* [Task details]: In your reply, reproduce the lines from the first one below to the line containing "Document page, 1500x1125 pixels.", inclusive, exactly as they stand.

═════ Source data ═════

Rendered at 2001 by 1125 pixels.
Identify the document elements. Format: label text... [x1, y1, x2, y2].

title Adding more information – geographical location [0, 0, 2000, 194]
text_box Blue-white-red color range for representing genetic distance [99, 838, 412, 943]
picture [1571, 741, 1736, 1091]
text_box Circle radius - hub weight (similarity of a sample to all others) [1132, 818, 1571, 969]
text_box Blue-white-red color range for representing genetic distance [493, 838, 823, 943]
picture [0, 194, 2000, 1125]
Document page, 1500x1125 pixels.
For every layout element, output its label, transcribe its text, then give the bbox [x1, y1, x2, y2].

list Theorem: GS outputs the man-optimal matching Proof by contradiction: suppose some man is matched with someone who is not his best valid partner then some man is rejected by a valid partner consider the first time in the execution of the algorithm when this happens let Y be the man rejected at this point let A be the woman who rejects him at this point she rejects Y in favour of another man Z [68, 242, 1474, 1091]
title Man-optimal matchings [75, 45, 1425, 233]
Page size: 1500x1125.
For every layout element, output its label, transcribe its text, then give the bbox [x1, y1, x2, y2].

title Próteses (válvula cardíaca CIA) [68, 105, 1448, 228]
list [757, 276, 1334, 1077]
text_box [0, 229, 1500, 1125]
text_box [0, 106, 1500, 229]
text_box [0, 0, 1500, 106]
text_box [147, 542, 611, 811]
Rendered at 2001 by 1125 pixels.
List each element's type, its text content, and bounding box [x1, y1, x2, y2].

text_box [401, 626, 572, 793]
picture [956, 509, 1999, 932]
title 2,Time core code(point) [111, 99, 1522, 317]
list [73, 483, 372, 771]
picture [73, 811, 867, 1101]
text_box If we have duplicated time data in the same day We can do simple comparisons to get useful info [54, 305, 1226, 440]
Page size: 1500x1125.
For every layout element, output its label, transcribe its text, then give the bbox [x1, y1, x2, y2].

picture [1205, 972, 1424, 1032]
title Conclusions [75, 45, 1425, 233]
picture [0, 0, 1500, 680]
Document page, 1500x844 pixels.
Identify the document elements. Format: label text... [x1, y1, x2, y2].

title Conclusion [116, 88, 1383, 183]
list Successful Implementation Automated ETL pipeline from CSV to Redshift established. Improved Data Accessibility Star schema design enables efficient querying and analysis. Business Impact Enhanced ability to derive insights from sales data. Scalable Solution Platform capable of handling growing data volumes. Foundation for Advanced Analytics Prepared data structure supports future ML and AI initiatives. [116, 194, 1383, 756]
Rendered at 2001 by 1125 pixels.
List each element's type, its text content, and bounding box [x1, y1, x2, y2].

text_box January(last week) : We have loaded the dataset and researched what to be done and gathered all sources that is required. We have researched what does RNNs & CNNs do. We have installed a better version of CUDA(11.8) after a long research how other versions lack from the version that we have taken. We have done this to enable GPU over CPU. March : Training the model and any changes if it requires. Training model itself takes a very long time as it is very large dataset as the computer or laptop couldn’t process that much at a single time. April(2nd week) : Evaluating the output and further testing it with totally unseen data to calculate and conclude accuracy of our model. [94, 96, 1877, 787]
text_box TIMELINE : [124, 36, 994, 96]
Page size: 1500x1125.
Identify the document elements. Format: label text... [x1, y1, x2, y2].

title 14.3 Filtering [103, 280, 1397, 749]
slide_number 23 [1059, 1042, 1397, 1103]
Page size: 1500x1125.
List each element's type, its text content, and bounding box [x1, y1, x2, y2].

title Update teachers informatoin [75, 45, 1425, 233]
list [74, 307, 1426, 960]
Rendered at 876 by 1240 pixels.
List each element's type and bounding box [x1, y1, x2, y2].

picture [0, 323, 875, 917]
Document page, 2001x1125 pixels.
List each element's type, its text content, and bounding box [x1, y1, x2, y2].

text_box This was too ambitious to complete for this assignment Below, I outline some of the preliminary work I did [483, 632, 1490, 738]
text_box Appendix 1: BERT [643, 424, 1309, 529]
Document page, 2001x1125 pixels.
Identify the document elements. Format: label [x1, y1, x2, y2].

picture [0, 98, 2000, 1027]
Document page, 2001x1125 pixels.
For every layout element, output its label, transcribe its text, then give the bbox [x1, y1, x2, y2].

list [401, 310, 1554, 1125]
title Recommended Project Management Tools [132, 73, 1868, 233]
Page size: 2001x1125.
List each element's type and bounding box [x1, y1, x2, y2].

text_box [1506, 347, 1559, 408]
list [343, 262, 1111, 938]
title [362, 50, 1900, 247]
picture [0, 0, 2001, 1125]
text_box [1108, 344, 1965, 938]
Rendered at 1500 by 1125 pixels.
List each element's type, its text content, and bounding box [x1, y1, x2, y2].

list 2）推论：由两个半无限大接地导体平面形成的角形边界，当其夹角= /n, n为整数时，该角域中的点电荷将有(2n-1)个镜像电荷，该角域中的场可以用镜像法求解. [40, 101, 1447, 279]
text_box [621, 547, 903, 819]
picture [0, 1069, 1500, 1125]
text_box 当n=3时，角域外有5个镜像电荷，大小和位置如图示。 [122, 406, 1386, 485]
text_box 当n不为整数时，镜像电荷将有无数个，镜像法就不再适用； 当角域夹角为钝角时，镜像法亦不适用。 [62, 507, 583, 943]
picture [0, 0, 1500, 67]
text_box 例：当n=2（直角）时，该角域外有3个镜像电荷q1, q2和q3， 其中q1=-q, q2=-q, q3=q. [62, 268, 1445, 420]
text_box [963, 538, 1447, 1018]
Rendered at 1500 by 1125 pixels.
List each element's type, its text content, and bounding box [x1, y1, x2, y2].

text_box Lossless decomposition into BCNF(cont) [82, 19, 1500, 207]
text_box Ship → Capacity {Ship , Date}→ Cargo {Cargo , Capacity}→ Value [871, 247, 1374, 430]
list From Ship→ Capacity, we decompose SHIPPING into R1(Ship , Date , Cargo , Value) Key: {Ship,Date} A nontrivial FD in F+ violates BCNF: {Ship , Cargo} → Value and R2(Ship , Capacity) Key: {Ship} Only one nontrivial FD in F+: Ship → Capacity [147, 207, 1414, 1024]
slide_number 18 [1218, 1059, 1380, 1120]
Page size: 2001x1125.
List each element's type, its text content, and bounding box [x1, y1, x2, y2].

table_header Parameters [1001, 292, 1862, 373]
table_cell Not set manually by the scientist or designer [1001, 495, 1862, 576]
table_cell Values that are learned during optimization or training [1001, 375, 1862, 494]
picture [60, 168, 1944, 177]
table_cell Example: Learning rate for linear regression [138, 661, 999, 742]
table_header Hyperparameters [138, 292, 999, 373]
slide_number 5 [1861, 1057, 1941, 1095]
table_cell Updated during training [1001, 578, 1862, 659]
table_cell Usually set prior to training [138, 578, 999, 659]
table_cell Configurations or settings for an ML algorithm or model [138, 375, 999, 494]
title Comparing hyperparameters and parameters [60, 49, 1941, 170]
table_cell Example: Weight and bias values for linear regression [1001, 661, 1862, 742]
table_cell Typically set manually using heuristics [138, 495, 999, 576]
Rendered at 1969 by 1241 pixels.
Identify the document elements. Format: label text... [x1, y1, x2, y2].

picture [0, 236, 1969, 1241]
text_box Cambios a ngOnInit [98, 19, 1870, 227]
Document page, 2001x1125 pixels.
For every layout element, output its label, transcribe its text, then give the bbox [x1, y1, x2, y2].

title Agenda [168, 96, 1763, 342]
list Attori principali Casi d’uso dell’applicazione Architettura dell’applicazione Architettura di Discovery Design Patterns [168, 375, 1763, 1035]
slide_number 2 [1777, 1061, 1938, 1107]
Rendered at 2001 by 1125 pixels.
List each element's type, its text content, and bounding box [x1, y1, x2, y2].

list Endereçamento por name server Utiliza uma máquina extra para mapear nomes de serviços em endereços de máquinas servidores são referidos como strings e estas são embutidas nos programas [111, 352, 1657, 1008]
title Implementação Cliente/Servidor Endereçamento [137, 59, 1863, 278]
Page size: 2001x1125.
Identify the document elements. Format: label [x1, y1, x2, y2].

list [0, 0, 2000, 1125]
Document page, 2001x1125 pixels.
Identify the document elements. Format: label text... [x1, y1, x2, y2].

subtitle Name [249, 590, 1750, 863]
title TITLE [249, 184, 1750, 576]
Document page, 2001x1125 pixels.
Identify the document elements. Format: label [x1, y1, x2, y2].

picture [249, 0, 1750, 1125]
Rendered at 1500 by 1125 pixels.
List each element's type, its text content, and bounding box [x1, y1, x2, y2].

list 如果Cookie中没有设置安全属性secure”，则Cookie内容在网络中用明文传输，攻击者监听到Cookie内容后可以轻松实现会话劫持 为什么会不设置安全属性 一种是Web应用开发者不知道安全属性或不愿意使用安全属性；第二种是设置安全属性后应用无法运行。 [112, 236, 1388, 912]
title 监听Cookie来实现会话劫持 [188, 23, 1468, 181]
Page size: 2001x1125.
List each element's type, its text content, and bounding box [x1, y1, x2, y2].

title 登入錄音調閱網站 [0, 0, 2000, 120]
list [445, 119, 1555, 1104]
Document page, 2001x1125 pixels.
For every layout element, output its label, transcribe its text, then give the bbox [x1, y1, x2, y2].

═════

* [Solution for this task]:
Rendered at 2001 by 1125 pixels.
Identify the document elements. Format: label text... [x1, y1, x2, y2].

title Adding more information – geographical location [0, 0, 2000, 194]
text_box Blue-white-red color range for representing genetic distance [99, 838, 412, 943]
picture [1571, 741, 1736, 1091]
text_box Circle radius - hub weight (similarity of a sample to all others) [1132, 818, 1571, 969]
text_box Blue-white-red color range for representing genetic distance [493, 838, 823, 943]
picture [0, 194, 2000, 1125]
Document page, 1500x1125 pixels.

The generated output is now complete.